- _Task to complete_: The full set of entries below needs to be written out exactly.

..............................

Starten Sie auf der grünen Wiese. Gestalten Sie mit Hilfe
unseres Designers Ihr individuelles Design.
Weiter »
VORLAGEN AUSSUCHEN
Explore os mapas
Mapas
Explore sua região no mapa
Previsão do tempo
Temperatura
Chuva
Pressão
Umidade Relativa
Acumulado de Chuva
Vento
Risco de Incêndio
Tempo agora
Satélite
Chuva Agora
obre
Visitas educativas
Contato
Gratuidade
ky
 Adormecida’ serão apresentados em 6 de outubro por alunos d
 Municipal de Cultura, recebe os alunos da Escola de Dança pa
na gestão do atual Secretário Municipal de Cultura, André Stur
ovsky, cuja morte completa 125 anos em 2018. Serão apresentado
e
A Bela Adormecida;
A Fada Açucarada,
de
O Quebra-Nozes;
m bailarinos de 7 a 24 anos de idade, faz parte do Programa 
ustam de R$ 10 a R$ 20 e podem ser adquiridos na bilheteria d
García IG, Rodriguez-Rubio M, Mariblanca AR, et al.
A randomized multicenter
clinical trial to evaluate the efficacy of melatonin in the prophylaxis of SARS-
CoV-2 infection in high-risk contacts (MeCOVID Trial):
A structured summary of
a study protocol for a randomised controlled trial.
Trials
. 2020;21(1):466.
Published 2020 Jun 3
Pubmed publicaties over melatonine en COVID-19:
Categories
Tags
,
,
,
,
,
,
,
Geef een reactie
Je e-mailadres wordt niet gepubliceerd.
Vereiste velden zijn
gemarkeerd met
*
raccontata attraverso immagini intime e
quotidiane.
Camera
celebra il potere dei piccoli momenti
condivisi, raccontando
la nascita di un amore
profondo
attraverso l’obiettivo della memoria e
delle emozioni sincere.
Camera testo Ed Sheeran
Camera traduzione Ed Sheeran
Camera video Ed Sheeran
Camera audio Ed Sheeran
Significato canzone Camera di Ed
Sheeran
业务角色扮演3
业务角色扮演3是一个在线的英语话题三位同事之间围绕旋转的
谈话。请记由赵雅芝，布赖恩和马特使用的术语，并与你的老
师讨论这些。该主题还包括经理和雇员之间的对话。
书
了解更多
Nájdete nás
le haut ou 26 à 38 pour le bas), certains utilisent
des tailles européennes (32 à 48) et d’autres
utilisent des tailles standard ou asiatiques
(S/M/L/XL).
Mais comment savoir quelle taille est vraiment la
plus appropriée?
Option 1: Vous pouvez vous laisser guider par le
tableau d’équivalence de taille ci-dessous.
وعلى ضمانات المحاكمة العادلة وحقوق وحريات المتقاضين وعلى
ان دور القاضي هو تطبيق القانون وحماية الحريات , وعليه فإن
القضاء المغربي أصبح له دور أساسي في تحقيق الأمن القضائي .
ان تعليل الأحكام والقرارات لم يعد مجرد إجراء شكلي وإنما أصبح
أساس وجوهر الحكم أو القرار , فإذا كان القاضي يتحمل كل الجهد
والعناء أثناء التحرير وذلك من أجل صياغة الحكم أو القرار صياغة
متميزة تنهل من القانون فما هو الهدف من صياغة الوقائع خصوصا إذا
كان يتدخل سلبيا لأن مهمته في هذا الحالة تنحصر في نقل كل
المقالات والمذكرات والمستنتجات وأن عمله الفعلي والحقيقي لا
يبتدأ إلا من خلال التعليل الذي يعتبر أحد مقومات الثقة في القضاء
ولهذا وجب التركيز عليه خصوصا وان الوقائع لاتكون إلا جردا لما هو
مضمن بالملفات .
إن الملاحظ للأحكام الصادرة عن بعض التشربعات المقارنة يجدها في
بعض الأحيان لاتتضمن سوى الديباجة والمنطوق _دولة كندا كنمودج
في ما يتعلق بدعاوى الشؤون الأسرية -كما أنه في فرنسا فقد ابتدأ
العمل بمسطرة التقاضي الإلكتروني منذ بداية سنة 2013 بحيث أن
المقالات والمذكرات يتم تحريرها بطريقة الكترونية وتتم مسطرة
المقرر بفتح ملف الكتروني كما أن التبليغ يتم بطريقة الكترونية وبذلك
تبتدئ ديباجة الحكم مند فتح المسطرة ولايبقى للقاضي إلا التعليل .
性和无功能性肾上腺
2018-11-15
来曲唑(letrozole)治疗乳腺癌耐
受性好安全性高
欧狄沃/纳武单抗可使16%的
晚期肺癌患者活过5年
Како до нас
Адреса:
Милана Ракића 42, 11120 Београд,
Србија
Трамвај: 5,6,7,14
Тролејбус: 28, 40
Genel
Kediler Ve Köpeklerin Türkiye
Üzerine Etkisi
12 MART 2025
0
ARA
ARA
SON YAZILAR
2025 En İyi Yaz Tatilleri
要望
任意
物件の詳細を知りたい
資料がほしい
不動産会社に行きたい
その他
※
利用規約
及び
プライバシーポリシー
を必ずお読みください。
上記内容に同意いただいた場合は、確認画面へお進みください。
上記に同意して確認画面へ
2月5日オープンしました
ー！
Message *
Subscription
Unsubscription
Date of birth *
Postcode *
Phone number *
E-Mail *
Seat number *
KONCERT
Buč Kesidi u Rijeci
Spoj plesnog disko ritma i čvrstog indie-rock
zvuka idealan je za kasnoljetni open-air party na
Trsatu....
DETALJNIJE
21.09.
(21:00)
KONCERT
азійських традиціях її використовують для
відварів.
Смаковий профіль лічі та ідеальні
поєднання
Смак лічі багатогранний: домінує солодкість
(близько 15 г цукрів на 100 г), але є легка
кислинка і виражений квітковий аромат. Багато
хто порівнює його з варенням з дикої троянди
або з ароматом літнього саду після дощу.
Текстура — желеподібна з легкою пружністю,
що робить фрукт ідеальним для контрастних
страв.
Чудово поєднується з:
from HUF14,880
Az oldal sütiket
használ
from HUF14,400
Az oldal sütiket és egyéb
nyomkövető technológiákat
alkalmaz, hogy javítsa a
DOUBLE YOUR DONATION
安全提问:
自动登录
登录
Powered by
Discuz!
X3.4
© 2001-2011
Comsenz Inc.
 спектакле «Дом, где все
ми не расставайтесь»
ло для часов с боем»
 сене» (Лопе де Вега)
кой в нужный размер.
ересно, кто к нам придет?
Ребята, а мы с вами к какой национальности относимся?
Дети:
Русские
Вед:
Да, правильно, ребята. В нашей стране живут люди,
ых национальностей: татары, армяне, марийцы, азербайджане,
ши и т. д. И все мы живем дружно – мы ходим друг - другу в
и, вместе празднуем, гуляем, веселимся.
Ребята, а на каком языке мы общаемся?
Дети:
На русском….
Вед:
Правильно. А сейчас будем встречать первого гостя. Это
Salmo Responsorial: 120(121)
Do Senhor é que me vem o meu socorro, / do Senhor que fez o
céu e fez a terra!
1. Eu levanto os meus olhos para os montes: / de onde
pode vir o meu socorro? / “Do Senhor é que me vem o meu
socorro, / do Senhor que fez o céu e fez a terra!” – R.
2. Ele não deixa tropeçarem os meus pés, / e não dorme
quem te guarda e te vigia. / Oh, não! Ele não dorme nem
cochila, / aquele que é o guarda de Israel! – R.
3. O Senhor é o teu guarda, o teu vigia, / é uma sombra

..............................

- _Output of the exercise_:
Starten Sie auf der grünen Wiese. Gestalten Sie mit Hilfe
unseres Designers Ihr individuelles Design.
Weiter »
VORLAGEN AUSSUCHEN
Explore os mapas
Mapas
Explore sua região no mapa
Previsão do tempo
Temperatura
Chuva
Pressão
Umidade Relativa
Acumulado de Chuva
Vento
Risco de Incêndio
Tempo agora
Satélite
Chuva Agora
obre
Visitas educativas
Contato
Gratuidade
ky
 Adormecida’ serão apresentados em 6 de outubro por alunos d
 Municipal de Cultura, recebe os alunos da Escola de Dança pa
na gestão do atual Secretário Municipal de Cultura, André Stur
ovsky, cuja morte completa 125 anos em 2018. Serão apresentado
e
A Bela Adormecida;
A Fada Açucarada,
de
O Quebra-Nozes;
m bailarinos de 7 a 24 anos de idade, faz parte do Programa 
ustam de R$ 10 a R$ 20 e podem ser adquiridos na bilheteria d
García IG, Rodriguez-Rubio M, Mariblanca AR, et al.
A randomized multicenter
clinical trial to evaluate the efficacy of melatonin in the prophylaxis of SARS-
CoV-2 infection in high-risk contacts (MeCOVID Trial):
A structured summary of
a study protocol for a randomised controlled trial.
Trials
. 2020;21(1):466.
Published 2020 Jun 3
Pubmed publicaties over melatonine en COVID-19:
Categories
Tags
,
,
,
,
,
,
,
Geef een reactie
Je e-mailadres wordt niet gepubliceerd.
Vereiste velden zijn
gemarkeerd met
*
raccontata attraverso immagini intime e
quotidiane.
Camera
celebra il potere dei piccoli momenti
condivisi, raccontando
la nascita di un amore
profondo
attraverso l’obiettivo della memoria e
delle emozioni sincere.
Camera testo Ed Sheeran
Camera traduzione Ed Sheeran
Camera video Ed Sheeran
Camera audio Ed Sheeran
Significato canzone Camera di Ed
Sheeran
业务角色扮演3
业务角色扮演3是一个在线的英语话题三位同事之间围绕旋转的
谈话。请记由赵雅芝，布赖恩和马特使用的术语，并与你的老
师讨论这些。该主题还包括经理和雇员之间的对话。
书
了解更多
Nájdete nás
le haut ou 26 à 38 pour le bas), certains utilisent
des tailles européennes (32 à 48) et d’autres
utilisent des tailles standard ou asiatiques
(S/M/L/XL).
Mais comment savoir quelle taille est vraiment la
plus appropriée?
Option 1: Vous pouvez vous laisser guider par le
tableau d’équivalence de taille ci-dessous.
وعلى ضمانات المحاكمة العادلة وحقوق وحريات المتقاضين وعلى
ان دور القاضي هو تطبيق القانون وحماية الحريات , وعليه فإن
القضاء المغربي أصبح له دور أساسي في تحقيق الأمن القضائي .
ان تعليل الأحكام والقرارات لم يعد مجرد إجراء شكلي وإنما أصبح
أساس وجوهر الحكم أو القرار , فإذا كان القاضي يتحمل كل الجهد
والعناء أثناء التحرير وذلك من أجل صياغة الحكم أو القرار صياغة
متميزة تنهل من القانون فما هو الهدف من صياغة الوقائع خصوصا إذا
كان يتدخل سلبيا لأن مهمته في هذا الحالة تنحصر في نقل كل
المقالات والمذكرات والمستنتجات وأن عمله الفعلي والحقيقي لا
يبتدأ إلا من خلال التعليل الذي يعتبر أحد مقومات الثقة في القضاء
ولهذا وجب التركيز عليه خصوصا وان الوقائع لاتكون إلا جردا لما هو
مضمن بالملفات .
إن الملاحظ للأحكام الصادرة عن بعض التشربعات المقارنة يجدها في
بعض الأحيان لاتتضمن سوى الديباجة والمنطوق _دولة كندا كنمودج
في ما يتعلق بدعاوى الشؤون الأسرية -كما أنه في فرنسا فقد ابتدأ
العمل بمسطرة التقاضي الإلكتروني منذ بداية سنة 2013 بحيث أن
المقالات والمذكرات يتم تحريرها بطريقة الكترونية وتتم مسطرة
المقرر بفتح ملف الكتروني كما أن التبليغ يتم بطريقة الكترونية وبذلك
تبتدئ ديباجة الحكم مند فتح المسطرة ولايبقى للقاضي إلا التعليل .
性和无功能性肾上腺
2018-11-15
来曲唑(letrozole)治疗乳腺癌耐
受性好安全性高
欧狄沃/纳武单抗可使16%的
晚期肺癌患者活过5年
Како до нас
Адреса:
Милана Ракића 42, 11120 Београд,
Србија
Трамвај: 5,6,7,14
Тролејбус: 28, 40
Genel
Kediler Ve Köpeklerin Türkiye
Üzerine Etkisi
12 MART 2025
0
ARA
ARA
SON YAZILAR
2025 En İyi Yaz Tatilleri
要望
任意
物件の詳細を知りたい
資料がほしい
不動産会社に行きたい
その他
※
利用規約
及び
プライバシーポリシー
を必ずお読みください。
上記内容に同意いただいた場合は、確認画面へお進みください。
上記に同意して確認画面へ
2月5日オープンしました
ー！
Message *
Subscription
Unsubscription
Date of birth *
Postcode *
Phone number *
E-Mail *
Seat number *
KONCERT
Buč Kesidi u Rijeci
Spoj plesnog disko ritma i čvrstog indie-rock
zvuka idealan je za kasnoljetni open-air party na
Trsatu....
DETALJNIJE
21.09.
(21:00)
KONCERT
азійських традиціях її використовують для
відварів.
Смаковий профіль лічі та ідеальні
поєднання
Смак лічі багатогранний: домінує солодкість
(близько 15 г цукрів на 100 г), але є легка
кислинка і виражений квітковий аромат. Багато
хто порівнює його з варенням з дикої троянди
або з ароматом літнього саду після дощу.
Текстура — желеподібна з легкою пружністю,
що робить фрукт ідеальним для контрастних
страв.
Чудово поєднується з:
from HUF14,880
Az oldal sütiket
használ
from HUF14,400
Az oldal sütiket és egyéb
nyomkövető technológiákat
alkalmaz, hogy javítsa a
DOUBLE YOUR DONATION
安全提问:
自动登录
登录
Powered by
Discuz!
X3.4
© 2001-2011
Comsenz Inc.
 спектакле «Дом, где все
ми не расставайтесь»
ло для часов с боем»
 сене» (Лопе де Вега)
кой в нужный размер.
ересно, кто к нам придет?
Ребята, а мы с вами к какой национальности относимся?
Дети:
Русские
Вед:
Да, правильно, ребята. В нашей стране живут люди,
ых национальностей: татары, армяне, марийцы, азербайджане,
ши и т. д. И все мы живем дружно – мы ходим друг - другу в
и, вместе празднуем, гуляем, веселимся.
Ребята, а на каком языке мы общаемся?
Дети:
На русском….
Вед:
Правильно. А сейчас будем встречать первого гостя. Это
Salmo Responsorial: 120(121)
Do Senhor é que me vem o meu socorro, / do Senhor que fez o
céu e fez a terra!
1. Eu levanto os meus olhos para os montes: / de onde
pode vir o meu socorro? / “Do Senhor é que me vem o meu
socorro, / do Senhor que fez o céu e fez a terra!” – R.
2. Ele não deixa tropeçarem os meus pés, / e não dorme
quem te guarda e te vigia. / Oh, não! Ele não dorme nem
cochila, / aquele que é o guarda de Israel! – R.
3. O Senhor é o teu guarda, o teu vigia, / é uma sombra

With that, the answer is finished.